Тогда Геррик разогнулся и поднял палец.
– Вот в такой же изоляции оказался бы любой из нас, попытайся он применить для своих целей снайперскую винтовку. От него отшатнулись бы собственные союзники. Был только один человек, который осмелился нарушить этот великий Закон.
– Кто? – спросил я.
– А зачем тебе знать?
– Ну – интересно…
Знакомая светлая молния полыхнула в глазах Геррика. Он отвернулся к окну.
Плечи – сгорбились.
– У этого человека нет имени, – не сразу сказал он. – Теперь его называют – Изгой…

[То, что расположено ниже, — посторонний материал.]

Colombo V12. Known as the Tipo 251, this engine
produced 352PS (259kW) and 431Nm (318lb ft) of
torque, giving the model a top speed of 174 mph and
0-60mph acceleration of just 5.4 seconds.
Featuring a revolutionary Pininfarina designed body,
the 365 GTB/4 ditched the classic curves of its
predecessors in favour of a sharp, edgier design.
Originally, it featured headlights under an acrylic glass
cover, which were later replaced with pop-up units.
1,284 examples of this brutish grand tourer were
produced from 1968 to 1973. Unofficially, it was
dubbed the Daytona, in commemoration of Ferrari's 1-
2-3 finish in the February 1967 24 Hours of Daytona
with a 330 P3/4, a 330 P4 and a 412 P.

Так мы поговорили. Вероятно, все это требовалось хорошенько обдумать. Вот только думать мне было абсолютно некогда, потому что в тот же день, к вечеру, когда я после часового отсутствия вернулся из магазина, я услышал доносящиеся из комнаты Геррика голоса на незнакомом мне гортанном, звенящем и прищелкивающем языке – так могли бы говорить птицы, если бы обрели речь – а едва я поставил на пол тяжеленную сумку, как в кухне появилась Алиса.
Собственно, о том, что ее зовут Алиса, я узнал несколько позже, а в тот момент она просто возникла сбоку от дверного проема, будто бы не вошла, а материализовалась из воздуха – сразу же развернулась на носках в мою сторону, чуть присев и держа в кулаке выставленной жалом вперед короткий кинжал.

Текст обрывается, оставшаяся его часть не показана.